For a dieting bodybuilder, gaining muscle while losing body fat is a matter of mentality. Here's what not to do:

 1. DON'T DIET IMPATIENTLY 

Your body needs at least three weeks to adapt to dietary modifications, so be patient. Don't anticipate immediate changes. If you start a high-carb, moderate-protein, low-fat diet with reduced calories, visible progress will probably not occur until after 21 days.

 2. DON'E LOSE TRACK OF TRACKING CALORIES 

Count everything you eat; not only calories, but carbohydrates, proteins and fats. Consult Nutrition Almanac or a comparable source.

 3. DON'T EAT HAPHAZARDLY 

Whether you're trying to lose fat or gain lean body mass, remain consistent. Sporadic eating is anathema to progress. If you're a hard-gainer or have a difficult time getting ripped, the five-meals-a-day plan is the best; it stabilizes nutrient absorption while inhibiting fat storage.

 4. DON'T BE SCALE-SUBSERVIENT 

Don't depend upon the scale to fine-tune your diet. It's a good general gauge, but seeing a numerical difference can cause one to overcompensate. It's better to rely on photos and an unbiased eye.

 5. DON'T OVEREAT 

Bodybuilders who try to gain mass often overeat, taking in too many calories that turn to body fat. They do the same with carbohydrates, expecting more energy for hard training. Get enough, not an excess.

 

 6. DON'T BE A FOLLOWER 

There's nothing wrong with doing what the pro bodybuilders do, but use their diet only as a template, then adapt it to your metabolism. Jay Cutler's diet might be similar in most regards to Dexter Jackson's, but it's not identical.
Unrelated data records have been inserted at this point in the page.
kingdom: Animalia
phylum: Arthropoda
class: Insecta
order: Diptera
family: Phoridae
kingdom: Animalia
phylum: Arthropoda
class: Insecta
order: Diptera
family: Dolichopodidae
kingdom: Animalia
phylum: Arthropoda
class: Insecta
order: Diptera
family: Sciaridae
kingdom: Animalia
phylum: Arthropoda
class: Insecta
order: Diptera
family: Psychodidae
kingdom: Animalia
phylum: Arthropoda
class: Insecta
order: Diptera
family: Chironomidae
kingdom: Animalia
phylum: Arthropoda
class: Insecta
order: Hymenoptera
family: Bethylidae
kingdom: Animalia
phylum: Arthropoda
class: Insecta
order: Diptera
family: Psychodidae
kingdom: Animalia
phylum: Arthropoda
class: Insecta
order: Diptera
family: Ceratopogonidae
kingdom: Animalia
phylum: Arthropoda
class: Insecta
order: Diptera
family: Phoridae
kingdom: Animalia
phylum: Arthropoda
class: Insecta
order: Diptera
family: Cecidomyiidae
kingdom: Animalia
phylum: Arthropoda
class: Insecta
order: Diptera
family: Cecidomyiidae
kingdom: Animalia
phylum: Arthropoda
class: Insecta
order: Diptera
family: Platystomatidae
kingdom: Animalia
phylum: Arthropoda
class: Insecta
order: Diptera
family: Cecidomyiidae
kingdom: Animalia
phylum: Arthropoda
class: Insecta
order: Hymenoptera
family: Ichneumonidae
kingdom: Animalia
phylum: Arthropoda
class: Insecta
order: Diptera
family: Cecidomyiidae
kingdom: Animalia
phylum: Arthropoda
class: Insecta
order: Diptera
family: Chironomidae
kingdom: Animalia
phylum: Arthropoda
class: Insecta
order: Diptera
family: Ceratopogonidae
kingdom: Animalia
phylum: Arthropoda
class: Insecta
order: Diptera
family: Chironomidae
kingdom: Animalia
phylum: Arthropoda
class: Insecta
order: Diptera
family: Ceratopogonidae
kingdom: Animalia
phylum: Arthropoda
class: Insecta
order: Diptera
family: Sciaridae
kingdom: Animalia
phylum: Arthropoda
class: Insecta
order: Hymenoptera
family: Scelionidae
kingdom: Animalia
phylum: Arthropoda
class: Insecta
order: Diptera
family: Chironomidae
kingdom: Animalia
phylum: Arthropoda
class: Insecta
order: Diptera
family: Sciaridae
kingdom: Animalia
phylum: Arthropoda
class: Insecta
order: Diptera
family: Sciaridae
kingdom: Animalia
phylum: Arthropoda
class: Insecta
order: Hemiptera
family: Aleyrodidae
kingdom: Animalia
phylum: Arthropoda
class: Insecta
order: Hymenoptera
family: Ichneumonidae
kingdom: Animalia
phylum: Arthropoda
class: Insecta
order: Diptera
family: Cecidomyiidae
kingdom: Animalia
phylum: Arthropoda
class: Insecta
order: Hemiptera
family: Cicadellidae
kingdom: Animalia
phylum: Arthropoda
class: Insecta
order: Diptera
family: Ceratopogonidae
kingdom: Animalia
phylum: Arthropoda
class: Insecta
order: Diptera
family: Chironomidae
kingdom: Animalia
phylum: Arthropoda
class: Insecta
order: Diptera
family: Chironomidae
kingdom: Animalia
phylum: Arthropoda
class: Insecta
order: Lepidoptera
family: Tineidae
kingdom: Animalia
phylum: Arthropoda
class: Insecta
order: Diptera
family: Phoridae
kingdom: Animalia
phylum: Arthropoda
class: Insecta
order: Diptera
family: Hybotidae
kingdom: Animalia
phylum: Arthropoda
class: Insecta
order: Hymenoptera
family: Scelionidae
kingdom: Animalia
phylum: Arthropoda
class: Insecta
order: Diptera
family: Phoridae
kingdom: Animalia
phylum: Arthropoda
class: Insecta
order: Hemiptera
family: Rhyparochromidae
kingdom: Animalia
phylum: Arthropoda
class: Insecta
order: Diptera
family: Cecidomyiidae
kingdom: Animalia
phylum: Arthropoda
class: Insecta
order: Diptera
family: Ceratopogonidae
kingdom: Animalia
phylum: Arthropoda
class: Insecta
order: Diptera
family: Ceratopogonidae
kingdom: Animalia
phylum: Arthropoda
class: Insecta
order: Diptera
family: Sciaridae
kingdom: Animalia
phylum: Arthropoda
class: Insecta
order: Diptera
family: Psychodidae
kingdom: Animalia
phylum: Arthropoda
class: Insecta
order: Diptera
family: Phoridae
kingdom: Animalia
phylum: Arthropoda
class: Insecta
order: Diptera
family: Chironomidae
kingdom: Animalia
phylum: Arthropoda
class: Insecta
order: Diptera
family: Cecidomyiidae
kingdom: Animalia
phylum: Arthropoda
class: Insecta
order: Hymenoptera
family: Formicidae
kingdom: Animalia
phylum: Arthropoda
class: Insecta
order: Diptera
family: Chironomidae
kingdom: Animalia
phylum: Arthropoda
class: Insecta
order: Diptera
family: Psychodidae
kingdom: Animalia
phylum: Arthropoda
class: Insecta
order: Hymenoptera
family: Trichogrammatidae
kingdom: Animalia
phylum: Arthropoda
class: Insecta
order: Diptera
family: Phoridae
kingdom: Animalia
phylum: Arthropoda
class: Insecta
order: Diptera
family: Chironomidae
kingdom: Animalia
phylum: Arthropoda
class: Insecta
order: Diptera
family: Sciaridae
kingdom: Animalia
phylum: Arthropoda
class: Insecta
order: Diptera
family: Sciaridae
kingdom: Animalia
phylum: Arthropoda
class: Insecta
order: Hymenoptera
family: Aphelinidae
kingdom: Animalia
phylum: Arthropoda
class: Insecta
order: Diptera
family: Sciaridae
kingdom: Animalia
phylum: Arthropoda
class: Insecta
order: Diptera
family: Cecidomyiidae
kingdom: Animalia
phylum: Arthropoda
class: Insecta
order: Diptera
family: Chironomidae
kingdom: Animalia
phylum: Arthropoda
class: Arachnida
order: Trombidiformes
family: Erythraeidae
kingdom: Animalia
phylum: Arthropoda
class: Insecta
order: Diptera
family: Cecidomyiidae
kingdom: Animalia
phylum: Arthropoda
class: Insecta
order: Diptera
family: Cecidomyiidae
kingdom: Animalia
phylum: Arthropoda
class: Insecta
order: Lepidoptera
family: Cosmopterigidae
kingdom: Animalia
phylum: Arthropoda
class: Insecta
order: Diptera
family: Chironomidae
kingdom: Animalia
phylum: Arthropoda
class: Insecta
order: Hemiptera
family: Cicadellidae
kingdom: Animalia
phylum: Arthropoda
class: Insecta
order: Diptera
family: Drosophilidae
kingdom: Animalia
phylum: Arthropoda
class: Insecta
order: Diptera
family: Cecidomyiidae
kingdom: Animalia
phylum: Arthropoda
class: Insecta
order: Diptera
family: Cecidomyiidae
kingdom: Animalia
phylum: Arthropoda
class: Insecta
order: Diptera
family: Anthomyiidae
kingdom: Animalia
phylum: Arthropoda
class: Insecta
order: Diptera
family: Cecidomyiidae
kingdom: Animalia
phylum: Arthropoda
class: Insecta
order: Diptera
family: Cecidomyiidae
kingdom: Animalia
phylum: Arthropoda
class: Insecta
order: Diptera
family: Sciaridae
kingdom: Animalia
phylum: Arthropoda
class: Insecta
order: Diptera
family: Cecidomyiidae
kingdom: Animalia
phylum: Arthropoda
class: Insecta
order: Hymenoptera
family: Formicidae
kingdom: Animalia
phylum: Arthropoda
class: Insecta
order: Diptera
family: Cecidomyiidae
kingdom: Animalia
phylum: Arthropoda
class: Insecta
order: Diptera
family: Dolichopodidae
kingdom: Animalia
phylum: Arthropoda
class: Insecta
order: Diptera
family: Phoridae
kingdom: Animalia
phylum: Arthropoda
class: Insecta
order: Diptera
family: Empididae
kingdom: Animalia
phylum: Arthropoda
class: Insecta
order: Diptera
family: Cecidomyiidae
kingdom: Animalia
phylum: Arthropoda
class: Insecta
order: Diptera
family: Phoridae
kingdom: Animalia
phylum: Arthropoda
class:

 7. SUPPLEMENTS ARE NOT MAGIC BULLETS 

In relying too much on supplements, bodybuilders often fail to consume enough calories and proteins to stimulate a positive nitrogen balance for muscle building, or they fail to reduce their food calories and consequently add body fat. Remember: supplements "supplement" food; they don't replace it.

 8. DON'T BE A SINGLE-FOOD SLAVE 

Vary your diet. It's too easy to burn out from eating only chicken breasts or canned tuna every meal, day after day.

 9. FREE YOURSELF FROM FAT-FREE TYRANNY 

Removing fat completely from your diet and relying exclusively on non-fat foods and fat-free proteins such as turkey, fish and protein powders can retard growth or lead to a decrease in fat metabolism. A low-fat diet that includes essential fatty acids found in meat, chicken and fish is better.

 10. AVOID SUDDEN, ENORMOUS CHANGES 

When adding or subtracting calories from your diet, do so gradually, to give your body time to adapt. A radical reduction will cause the body to hoard fat; a radical increase will stimulate fat storage. – FLEX.